◆ Task requirements
Convert the lines of the listing below, from the line containing "trop imposant, offrant" through the line containing "de taille polyvalente" inclusive, into a numbered list that leaves out any blank lines.

◆ Information given
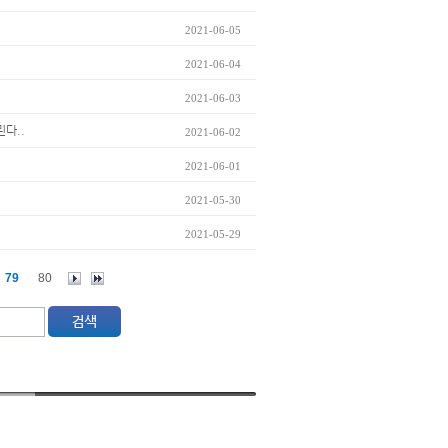
2021-06-05
2021-06-04
2021-06-03
린다..
2021-06-02
2021-06-01
2021-05-30
2021-05-29
79
80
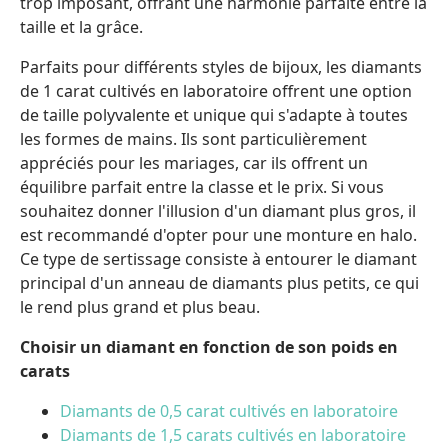
trop imposant, offrant une harmonie parfaite entre la
taille et la grâce.
Parfaits pour différents styles de bijoux, les diamants
de 1 carat cultivés en laboratoire offrent une option
de taille polyvalente et unique qui s'adapte à toutes
les formes de mains. Ils sont particulièrement
appréciés pour les mariages, car ils offrent un
équilibre parfait entre la classe et le prix. Si vous
souhaitez donner l'illusion d'un diamant plus gros, il
est recommandé d'opter pour une monture en halo.
Ce type de sertissage consiste à entourer le diamant
principal d'un anneau de diamants plus petits, ce qui
le rend plus grand et plus beau.
Choisir un diamant en fonction de son poids en
carats
Diamants de 0,5 carat cultivés en laboratoire
Diamants de 1,5 carats cultivés en laboratoire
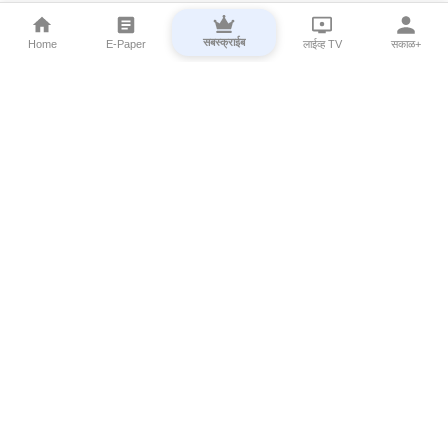
सबस्क्राईब
Home
E-Paper
लाईव्ह TV
सकाळ+
⌄
Marathi News
⌄
About Esakal
⌄
Digital Products
⌄
Sakal Programs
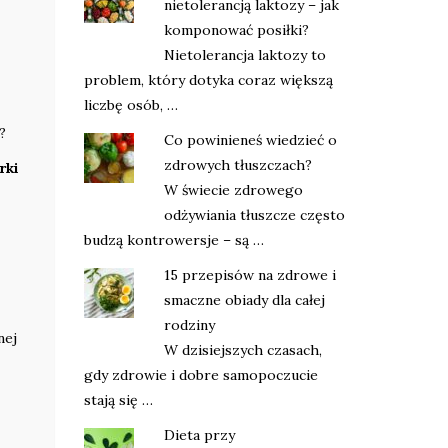
nietolerancją laktozy – jak
komponować posiłki?
Nietolerancja laktozy to
problem, który dotyka coraz większą
liczbę osób, …
?
Co powinieneś wiedzieć o
zdrowych tłuszczach?
rki
W świecie zdrowego
odżywiania tłuszcze często
budzą kontrowersje – są …
15 przepisów na zdrowe i
smaczne obiady dla całej
rodziny
nej
W dzisiejszych czasach,
gdy zdrowie i dobre samopoczucie
stają się …
Dieta przy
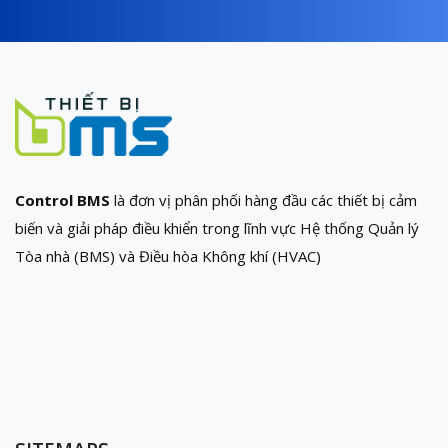
Control BMS
là đơn vị phân phối hàng đầu các thiết bị cảm
biến và giải pháp điều khiển trong lĩnh vực Hệ thống Quản lý
Tòa nhà (BMS) và Điều hòa Không khí (HVAC)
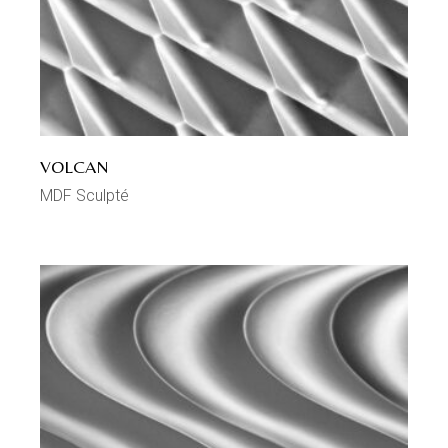
VOLCAN
MDF Sculpté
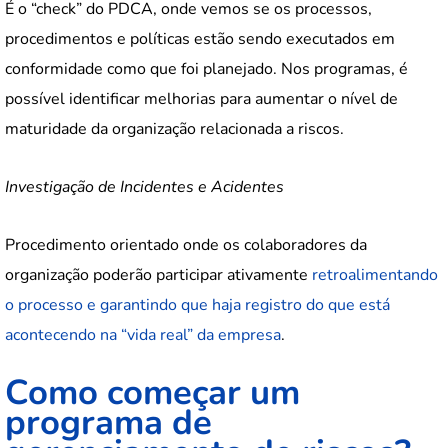
É o “check” do PDCA, onde vemos se os processos,
procedimentos e políticas estão sendo executados em
conformidade como que foi planejado. Nos programas, é
possível identificar melhorias para aumentar o nível de
maturidade da organização relacionada a riscos.
Investigação de Incidentes e Acidentes
Procedimento orientado onde os colaboradores da
organização poderão participar ativamente
retroalimentando
o processo e garantindo que haja registro do que está
acontecendo na “vida real” da empresa
.
Como começar um
programa de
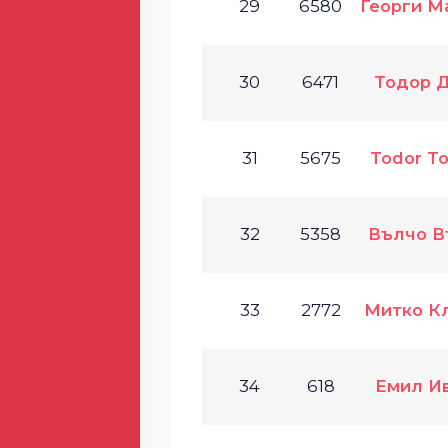
29
6580
Георги М
30
6471
Тодор 
31
5675
Todor T
32
5358
Вълчо В
33
2772
Митко К
34
618
Емил И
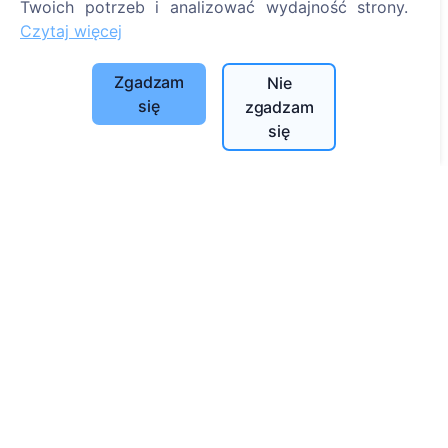
Twoich potrzeb i analizować wydajność strony.
O CEMETY
Czytaj więcej
Najczęściej zadawane pytania
Zgadzam
Nie
Wydarzenia
się
zgadzam
Lista gmin i użytkowników
się
Polityka prywatności
Polityka płatności
Ustawienia plików cookie
Szukaj
Szukaj zmarłych
Szukaj cmentarzy
Usługi
Kontakty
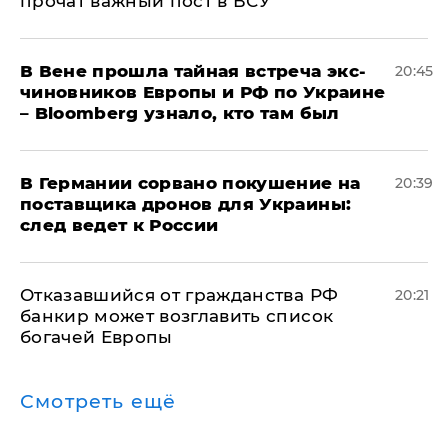
прочат важный пост в ВСУ
В Вене прошла тайная встреча экс-
20:45
чиновников Европы и РФ по Украине
– Bloomberg узнало, кто там был
​В Германии сорвано покушение на
20:39
поставщика дронов для Украины:
след ведет к России
Отказавшийся от гражданства РФ
20:21
банкир может возглавить список
богачей Европы
Смотреть ещё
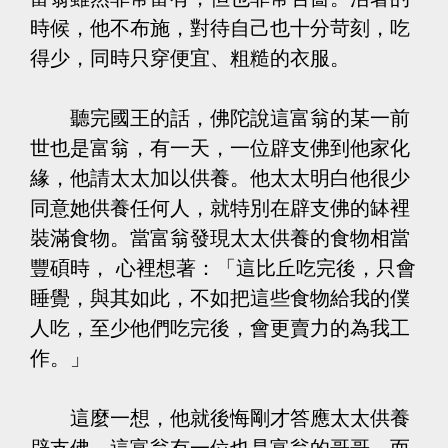
時候，他不布施，對待自己也十分苛刻，吃
得少，同時只穿便宜、粗糙的衣服。
聽完國王的話，佛陀說這富翁的某一前
世也是富翁，有一天，一位辟支佛到他家化
緣，他請太太加以供養。他太太明白他很少
同意她供養任何人，就特別在辟支佛的缽裡
裝滿食物。當富翁發現太太供養的食物相當
豐碩時， 心裡想著：「這比丘吃完後，只會
睡覺，與其如此，不如把這些食物給我的僕
人吃，至少他們吃完後，會更賣力的為我工
作。」
這麼一想，他就後悔剛才答應太太供養
辟支佛。這富翁有一位也是富翁的哥哥，而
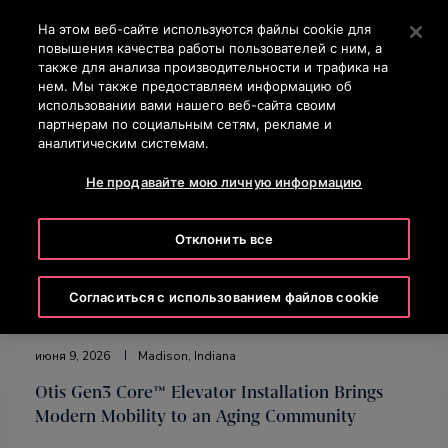
Контактный телефон +7 7172 91 62 95
Нажмите Enter, чтобы перейти к основному содержан
На этом веб-сайте используются файлы cookie для
повышения качества работы пользователей с ним, а
ПОИСК
также для анализа производительности и трафика на
МЕН
нем. Мы также предоставляем информацию об
использовании вами нашего веб-сайта своим
партнерам по социальным сетям, рекламе и
аналитическим системам.
Не продавайте мою личную информацию
Отклонить все
Согласиться с использованием файлов cookie
июня 9, 2026
Madison, Indiana
Otis Gen3 Core™ Elevator Installation Brings
Modern Mobility to an Aging Community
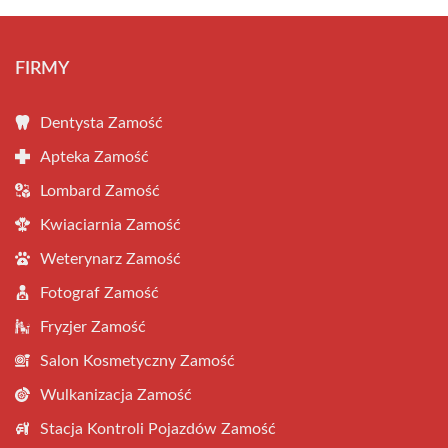
FIRMY
Dentysta Zamość
Apteka Zamość
Lombard Zamość
Kwiaciarnia Zamość
Weterynarz Zamość
Fotograf Zamość
Fryzjer Zamość
Salon Kosmetyczny Zamość
Wulkanizacja Zamość
Stacja Kontroli Pojazdów Zamość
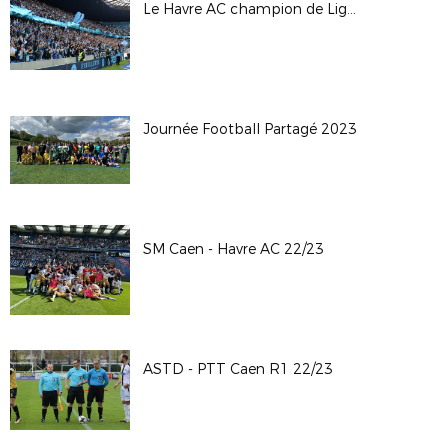
Le Havre AC champion de Ligue 2
Journée Football Partagé 2023
SM Caen - Havre AC 22/23
ASTD - PTT Caen R1 22/23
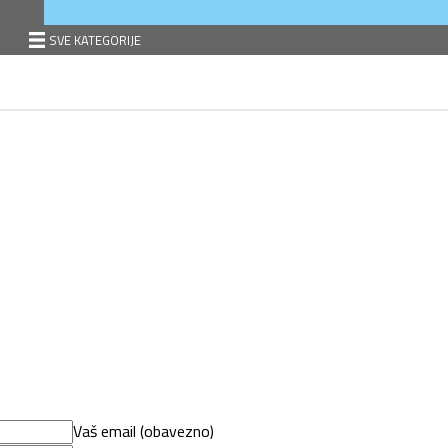
SVE KATEGORIJE
Vaš email (obavezno)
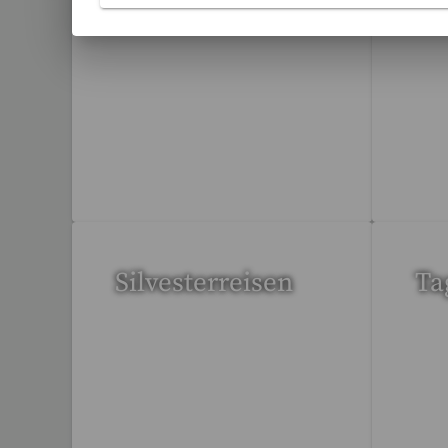
St
3 Reisen gefunden
95 
Silvesterreisen
Ta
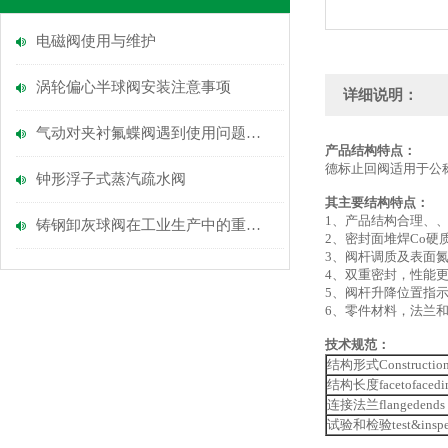
电磁阀使用与维护
涡轮偏心半球阀安装注意事项
详细说明：
气动对夹衬氟蝶阀遇到使用问题该如何解决
产品结构特点：
德标止回阀适用于公称压
钟形浮子式蒸汽疏水阀
其主要结构特点：
1、产品结构合理、
铸钢卸灰球阀在工业生产中的重要作用
2、密封面堆焊Co
3、阀杆调质及表面
4、双重密封，性能
5、阀杆升降位置指
6、零件材料，法兰
技术规范：
结构形式Constructio
结构长度facetofacedi
连接法兰flangedends
试验和检验test&inspec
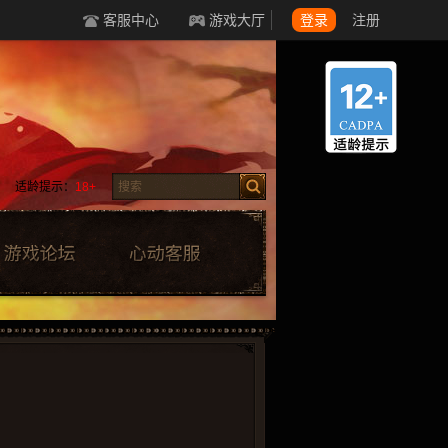
客服中心
游戏大厅
登录
注册
适龄提示：
18+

◆ Answer to the exercise
1. trop imposant, offrant une harmonie parfaite entre la
2. taille et la grâce.
3. Parfaits pour différents styles de bijoux, les diamants
4. de 1 carat cultivés en laboratoire offrent une option
5. de taille polyvalente et unique qui s'adapte à toutes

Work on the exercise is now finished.